Friday, June 19, 2020

Natural Recycling

Shark Bay reveals two dramatic lessons about natural recycling.

There are only two places in the world where living marine stromatolites are known to occur. Hamelin Pool, Shark Bay is the only place in the world where they can be seen from shore. Microscopic organisms, too small for humans to see, concentrate and recycle nutrients which combine with sedimentary grains to form rigid reef structures called stromatolites. These formations first appeared in the Hamelin Pool roughly 3000 years ago but the organisms that built the structures could date back as far as 3 billion years. A boardwalk allows visitors to walk above the shallow water and observe one of the most unique, ancient marine features in the world. Some describe them as the oldest living fossils on earth. They are believed to grow only 5 cms in 100 years.
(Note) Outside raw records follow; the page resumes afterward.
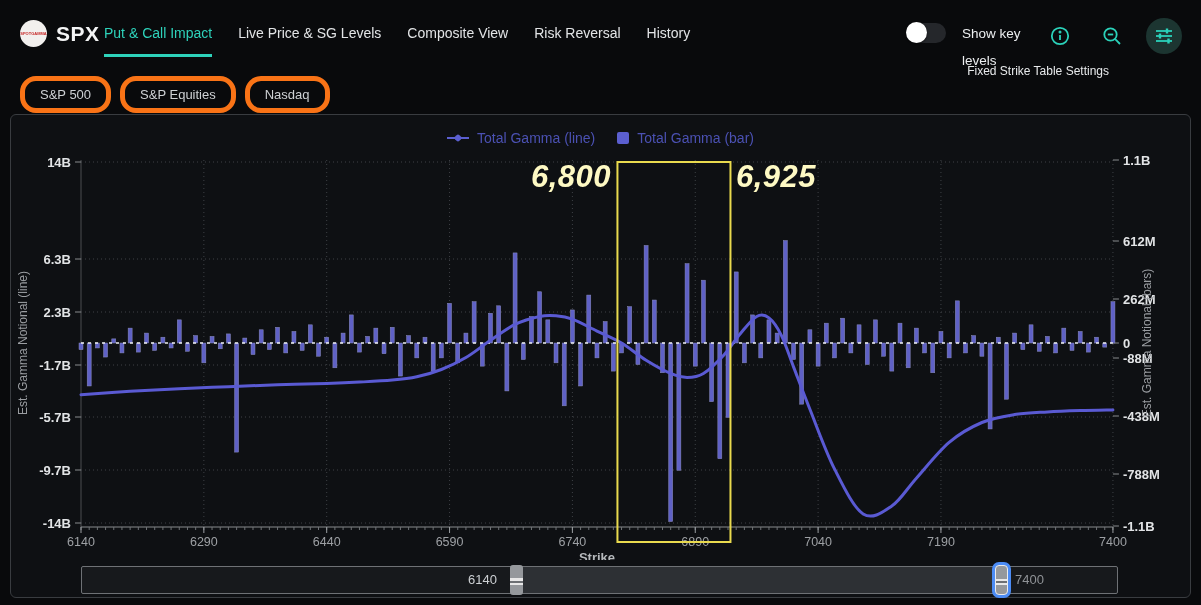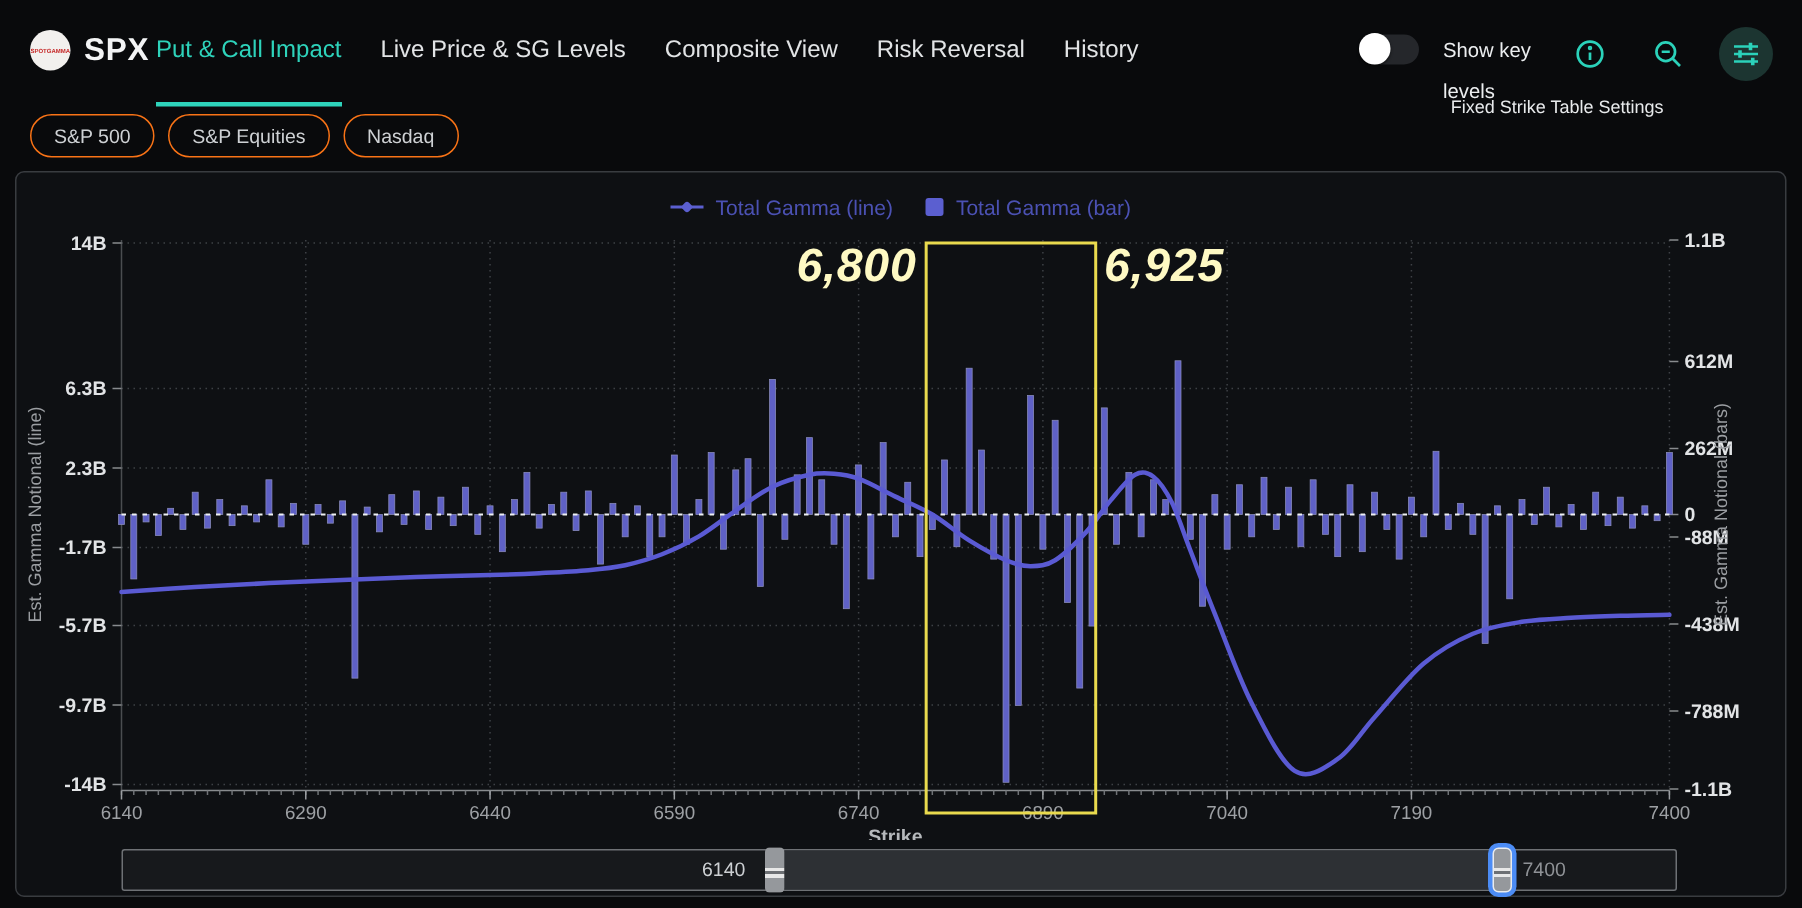"Put & Call Impact" .tab { font-size: 16px -> 14px; padding-bottom: 25px -> 13px }
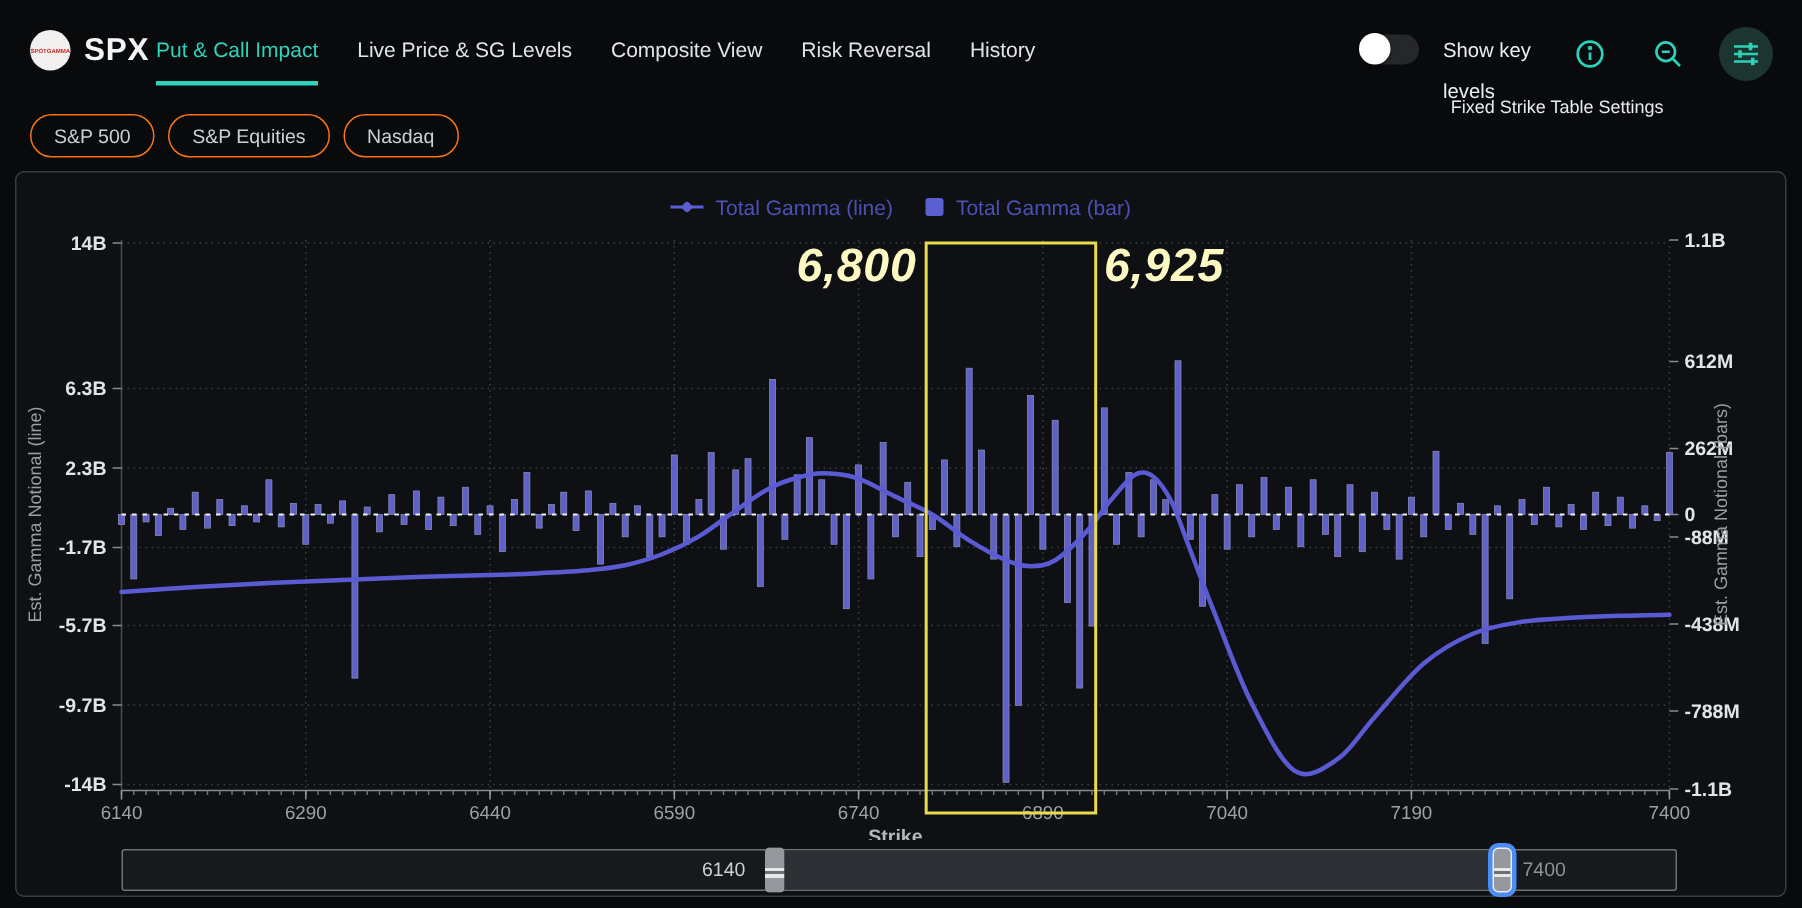"S&P 500" .pill { border: 1px solid #f97316 -> 5px solid #f97316 }
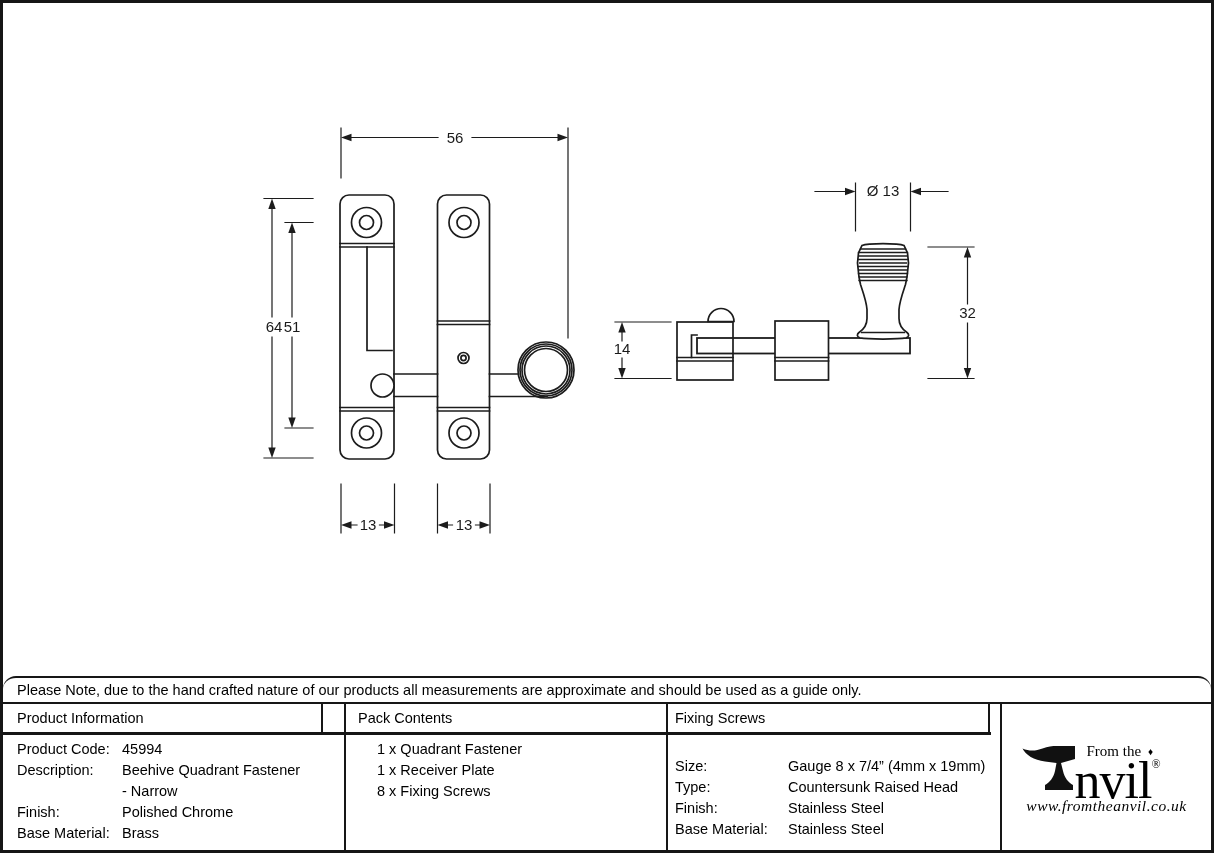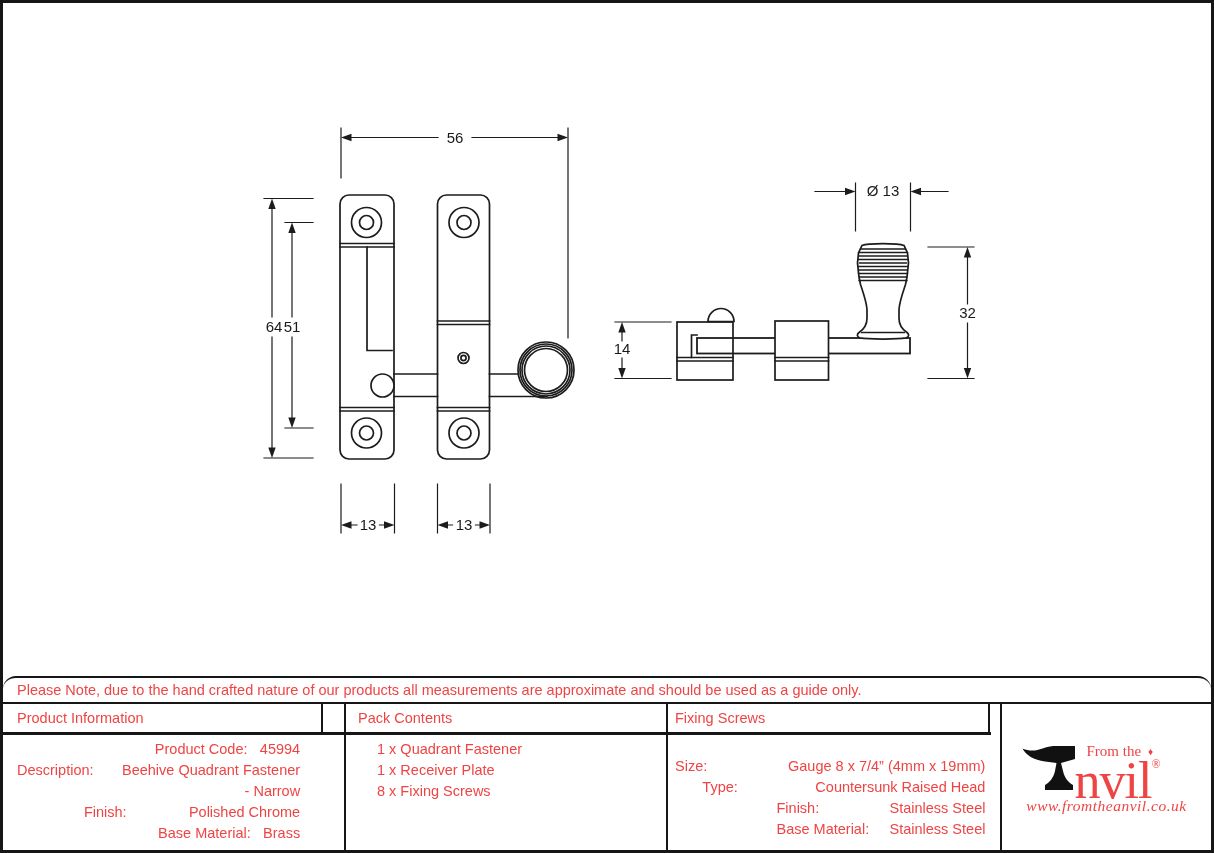"56" .sheet { color: #ef4444 -> #000000 }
There are plenty of places in Australia called Shelly Beach, but Shell Beach, Shark Bay is altogether different. From a distance the beach sparkles with what appears to be white pure sand. Close up, there is no sand. In fact, Shell Beach is one of the few places on the earth where shells replace sand in the most dramatic way. Over 60 kms long, up to 100 metres wide and 10 metres deep the beach is made up of tiny cockle shells. The beach is a series of gentle undulations – a stunningly beautiful rubbish heap of billions of billions of discarded tiny white shells. In previous generations the locals quarried the shells, added cement and made building blocks. The Anglican Church in Denham may be the only church building in the world built almost entirely of shells.

In 1991 UNESCO declared Shark Bay a World Heritage Area. We humans are beginning to learn to recycle, but the earth has been doing it naturally and stunningly forever.